- Stated task -
Every entry that follows should be reproduced exactly.

'''

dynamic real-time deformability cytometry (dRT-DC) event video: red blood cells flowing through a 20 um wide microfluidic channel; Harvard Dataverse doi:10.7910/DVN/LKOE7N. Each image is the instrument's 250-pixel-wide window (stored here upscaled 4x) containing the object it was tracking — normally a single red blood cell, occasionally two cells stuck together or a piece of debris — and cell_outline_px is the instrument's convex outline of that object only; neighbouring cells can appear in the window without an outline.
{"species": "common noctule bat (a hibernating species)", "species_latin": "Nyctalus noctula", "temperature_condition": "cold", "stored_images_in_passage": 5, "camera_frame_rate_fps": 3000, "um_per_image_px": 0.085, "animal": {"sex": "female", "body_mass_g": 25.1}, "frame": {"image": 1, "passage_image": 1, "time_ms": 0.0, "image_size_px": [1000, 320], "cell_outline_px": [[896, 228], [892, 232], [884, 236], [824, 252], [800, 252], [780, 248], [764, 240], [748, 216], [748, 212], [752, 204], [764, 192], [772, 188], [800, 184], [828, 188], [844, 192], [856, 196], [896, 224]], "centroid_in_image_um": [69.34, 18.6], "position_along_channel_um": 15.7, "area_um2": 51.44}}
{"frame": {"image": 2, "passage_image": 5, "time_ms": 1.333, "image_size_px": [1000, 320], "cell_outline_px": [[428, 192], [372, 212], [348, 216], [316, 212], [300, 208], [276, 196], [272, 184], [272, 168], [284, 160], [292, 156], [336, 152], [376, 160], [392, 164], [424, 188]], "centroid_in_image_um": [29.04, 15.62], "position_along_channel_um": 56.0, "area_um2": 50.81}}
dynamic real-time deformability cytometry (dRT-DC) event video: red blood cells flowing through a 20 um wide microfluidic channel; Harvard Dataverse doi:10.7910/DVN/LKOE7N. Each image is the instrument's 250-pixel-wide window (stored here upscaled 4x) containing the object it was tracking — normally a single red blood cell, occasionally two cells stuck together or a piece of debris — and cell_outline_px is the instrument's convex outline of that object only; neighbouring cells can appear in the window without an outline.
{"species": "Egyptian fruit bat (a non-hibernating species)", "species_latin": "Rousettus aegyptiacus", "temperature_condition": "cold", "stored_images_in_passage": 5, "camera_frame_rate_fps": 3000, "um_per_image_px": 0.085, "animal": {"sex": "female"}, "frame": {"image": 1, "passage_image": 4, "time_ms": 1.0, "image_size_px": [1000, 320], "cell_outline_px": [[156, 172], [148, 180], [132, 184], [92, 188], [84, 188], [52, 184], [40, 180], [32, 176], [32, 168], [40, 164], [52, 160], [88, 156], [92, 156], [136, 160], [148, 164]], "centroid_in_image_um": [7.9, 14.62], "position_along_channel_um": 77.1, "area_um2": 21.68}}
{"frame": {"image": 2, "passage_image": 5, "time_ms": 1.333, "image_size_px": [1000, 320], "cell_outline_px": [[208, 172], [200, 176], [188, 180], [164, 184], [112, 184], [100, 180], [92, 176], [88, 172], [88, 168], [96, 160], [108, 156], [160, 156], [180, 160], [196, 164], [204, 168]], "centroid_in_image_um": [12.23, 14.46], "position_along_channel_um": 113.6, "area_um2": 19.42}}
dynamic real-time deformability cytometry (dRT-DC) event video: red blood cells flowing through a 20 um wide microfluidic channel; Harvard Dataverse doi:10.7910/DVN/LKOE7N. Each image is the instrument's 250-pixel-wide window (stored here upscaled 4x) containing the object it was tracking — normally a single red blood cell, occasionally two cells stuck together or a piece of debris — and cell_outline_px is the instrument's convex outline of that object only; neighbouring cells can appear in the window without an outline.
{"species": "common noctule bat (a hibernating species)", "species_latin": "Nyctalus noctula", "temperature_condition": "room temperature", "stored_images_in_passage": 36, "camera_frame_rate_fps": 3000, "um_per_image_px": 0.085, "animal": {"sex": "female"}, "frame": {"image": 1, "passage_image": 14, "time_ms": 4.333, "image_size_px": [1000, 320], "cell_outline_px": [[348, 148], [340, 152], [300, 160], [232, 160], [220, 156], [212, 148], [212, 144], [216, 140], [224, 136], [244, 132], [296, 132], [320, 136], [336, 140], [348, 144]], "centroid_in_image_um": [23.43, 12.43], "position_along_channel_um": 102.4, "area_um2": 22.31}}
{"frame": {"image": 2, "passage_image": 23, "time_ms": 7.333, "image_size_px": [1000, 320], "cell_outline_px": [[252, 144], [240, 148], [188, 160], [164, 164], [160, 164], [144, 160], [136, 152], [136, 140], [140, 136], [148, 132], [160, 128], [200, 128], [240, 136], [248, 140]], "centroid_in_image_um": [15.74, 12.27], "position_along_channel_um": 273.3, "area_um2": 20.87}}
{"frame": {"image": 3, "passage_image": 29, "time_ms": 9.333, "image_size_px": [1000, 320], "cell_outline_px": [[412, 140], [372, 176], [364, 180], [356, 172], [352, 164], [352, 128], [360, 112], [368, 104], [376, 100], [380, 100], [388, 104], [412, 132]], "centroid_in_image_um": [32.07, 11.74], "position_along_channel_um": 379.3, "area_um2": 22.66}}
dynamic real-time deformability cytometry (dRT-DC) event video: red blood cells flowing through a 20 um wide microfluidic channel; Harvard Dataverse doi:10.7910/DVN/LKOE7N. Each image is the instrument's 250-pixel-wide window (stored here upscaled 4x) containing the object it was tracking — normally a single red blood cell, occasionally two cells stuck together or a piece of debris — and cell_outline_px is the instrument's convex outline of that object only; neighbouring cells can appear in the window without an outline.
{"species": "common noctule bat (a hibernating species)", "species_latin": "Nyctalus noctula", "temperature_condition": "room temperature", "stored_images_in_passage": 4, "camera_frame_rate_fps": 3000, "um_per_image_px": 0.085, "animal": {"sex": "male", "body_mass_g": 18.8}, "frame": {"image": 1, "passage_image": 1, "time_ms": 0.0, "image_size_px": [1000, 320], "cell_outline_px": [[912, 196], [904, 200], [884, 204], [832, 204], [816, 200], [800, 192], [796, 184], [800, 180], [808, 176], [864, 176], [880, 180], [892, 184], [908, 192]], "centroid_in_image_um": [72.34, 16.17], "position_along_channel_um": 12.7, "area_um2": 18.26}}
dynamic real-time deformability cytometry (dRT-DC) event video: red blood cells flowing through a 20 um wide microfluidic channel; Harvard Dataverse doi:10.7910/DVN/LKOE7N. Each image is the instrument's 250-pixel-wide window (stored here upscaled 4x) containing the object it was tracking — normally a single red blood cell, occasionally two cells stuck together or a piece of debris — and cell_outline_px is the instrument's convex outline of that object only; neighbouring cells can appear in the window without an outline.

'''

- Output for this task -
dynamic real-time deformability cytometry (dRT-DC) event video: red blood cells flowing through a 20 um wide microfluidic channel; Harvard Dataverse doi:10.7910/DVN/LKOE7N. Each image is the instrument's 250-pixel-wide window (stored here upscaled 4x) containing the object it was tracking — normally a single red blood cell, occasionally two cells stuck together or a piece of debris — and cell_outline_px is the instrument's convex outline of that object only; neighbouring cells can appear in the window without an outline.
{"species": "common noctule bat (a hibernating species)", "species_latin": "Nyctalus noctula", "temperature_condition": "cold", "stored_images_in_passage": 5, "camera_frame_rate_fps": 3000, "um_per_image_px": 0.085, "animal": {"sex": "female", "body_mass_g": 25.1}, "frame": {"image": 1, "passage_image": 1, "time_ms": 0.0, "image_size_px": [1000, 320], "cell_outline_px": [[896, 228], [892, 232], [884, 236], [824, 252], [800, 252], [780, 248], [764, 240], [748, 216], [748, 212], [752, 204], [764, 192], [772, 188], [800, 184], [828, 188], [844, 192], [856, 196], [896, 224]], "centroid_in_image_um": [69.34, 18.6], "position_along_channel_um": 15.7, "area_um2": 51.44}}
{"frame": {"image": 2, "passage_image": 5, "time_ms": 1.333, "image_size_px": [1000, 320], "cell_outline_px": [[428, 192], [372, 212], [348, 216], [316, 212], [300, 208], [276, 196], [272, 184], [272, 168], [284, 160], [292, 156], [336, 152], [376, 160], [392, 164], [424, 188]], "centroid_in_image_um": [29.04, 15.62], "position_along_channel_um": 56.0, "area_um2": 50.81}}
dynamic real-time deformability cytometry (dRT-DC) event video: red blood cells flowing through a 20 um wide microfluidic channel; Harvard Dataverse doi:10.7910/DVN/LKOE7N. Each image is the instrument's 250-pixel-wide window (stored here upscaled 4x) containing the object it was tracking — normally a single red blood cell, occasionally two cells stuck together or a piece of debris — and cell_outline_px is the instrument's convex outline of that object only; neighbouring cells can appear in the window without an outline.
{"species": "Egyptian fruit bat (a non-hibernating species)", "species_latin": "Rousettus aegyptiacus", "temperature_condition": "cold", "stored_images_in_passage": 5, "camera_frame_rate_fps": 3000, "um_per_image_px": 0.085, "animal": {"sex": "female"}, "frame": {"image": 1, "passage_image": 4, "time_ms": 1.0, "image_size_px": [1000, 320], "cell_outline_px": [[156, 172], [148, 180], [132, 184], [92, 188], [84, 188], [52, 184], [40, 180], [32, 176], [32, 168], [40, 164], [52, 160], [88, 156], [92, 156], [136, 160], [148, 164]], "centroid_in_image_um": [7.9, 14.62], "position_along_channel_um": 77.1, "area_um2": 21.68}}
{"frame": {"image": 2, "passage_image": 5, "time_ms": 1.333, "image_size_px": [1000, 320], "cell_outline_px": [[208, 172], [200, 176], [188, 180], [164, 184], [112, 184], [100, 180], [92, 176], [88, 172], [88, 168], [96, 160], [108, 156], [160, 156], [180, 160], [196, 164], [204, 168]], "centroid_in_image_um": [12.23, 14.46], "position_along_channel_um": 113.6, "area_um2": 19.42}}
dynamic real-time deformability cytometry (dRT-DC) event video: red blood cells flowing through a 20 um wide microfluidic channel; Harvard Dataverse doi:10.7910/DVN/LKOE7N. Each image is the instrument's 250-pixel-wide window (stored here upscaled 4x) containing the object it was tracking — normally a single red blood cell, occasionally two cells stuck together or a piece of debris — and cell_outline_px is the instrument's convex outline of that object only; neighbouring cells can appear in the window without an outline.
{"species": "common noctule bat (a hibernating species)", "species_latin": "Nyctalus noctula", "temperature_condition": "room temperature", "stored_images_in_passage": 36, "camera_frame_rate_fps": 3000, "um_per_image_px": 0.085, "animal": {"sex": "female"}, "frame": {"image": 1, "passage_image": 14, "time_ms": 4.333, "image_size_px": [1000, 320], "cell_outline_px": [[348, 148], [340, 152], [300, 160], [232, 160], [220, 156], [212, 148], [212, 144], [216, 140], [224, 136], [244, 132], [296, 132], [320, 136], [336, 140], [348, 144]], "centroid_in_image_um": [23.43, 12.43], "position_along_channel_um": 102.4, "area_um2": 22.31}}
{"frame": {"image": 2, "passage_image": 23, "time_ms": 7.333, "image_size_px": [1000, 320], "cell_outline_px": [[252, 144], [240, 148], [188, 160], [164, 164], [160, 164], [144, 160], [136, 152], [136, 140], [140, 136], [148, 132], [160, 128], [200, 128], [240, 136], [248, 140]], "centroid_in_image_um": [15.74, 12.27], "position_along_channel_um": 273.3, "area_um2": 20.87}}
{"frame": {"image": 3, "passage_image": 29, "time_ms": 9.333, "image_size_px": [1000, 320], "cell_outline_px": [[412, 140], [372, 176], [364, 180], [356, 172], [352, 164], [352, 128], [360, 112], [368, 104], [376, 100], [380, 100], [388, 104], [412, 132]], "centroid_in_image_um": [32.07, 11.74], "position_along_channel_um": 379.3, "area_um2": 22.66}}
dynamic real-time deformability cytometry (dRT-DC) event video: red blood cells flowing through a 20 um wide microfluidic channel; Harvard Dataverse doi:10.7910/DVN/LKOE7N. Each image is the instrument's 250-pixel-wide window (stored here upscaled 4x) containing the object it was tracking — normally a single red blood cell, occasionally two cells stuck together or a piece of debris — and cell_outline_px is the instrument's convex outline of that object only; neighbouring cells can appear in the window without an outline.
{"species": "common noctule bat (a hibernating species)", "species_latin": "Nyctalus noctula", "temperature_condition": "room temperature", "stored_images_in_passage": 4, "camera_frame_rate_fps": 3000, "um_per_image_px": 0.085, "animal": {"sex": "male", "body_mass_g": 18.8}, "frame": {"image": 1, "passage_image": 1, "time_ms": 0.0, "image_size_px": [1000, 320], "cell_outline_px": [[912, 196], [904, 200], [884, 204], [832, 204], [816, 200], [800, 192], [796, 184], [800, 180], [808, 176], [864, 176], [880, 180], [892, 184], [908, 192]], "centroid_in_image_um": [72.34, 16.17], "position_along_channel_um": 12.7, "area_um2": 18.26}}
dynamic real-time deformability cytometry (dRT-DC) event video: red blood cells flowing through a 20 um wide microfluidic channel; Harvard Dataverse doi:10.7910/DVN/LKOE7N. Each image is the instrument's 250-pixel-wide window (stored here upscaled 4x) containing the object it was tracking — normally a single red blood cell, occasionally two cells stuck together or a piece of debris — and cell_outline_px is the instrument's convex outline of that object only; neighbouring cells can appear in the window without an outline.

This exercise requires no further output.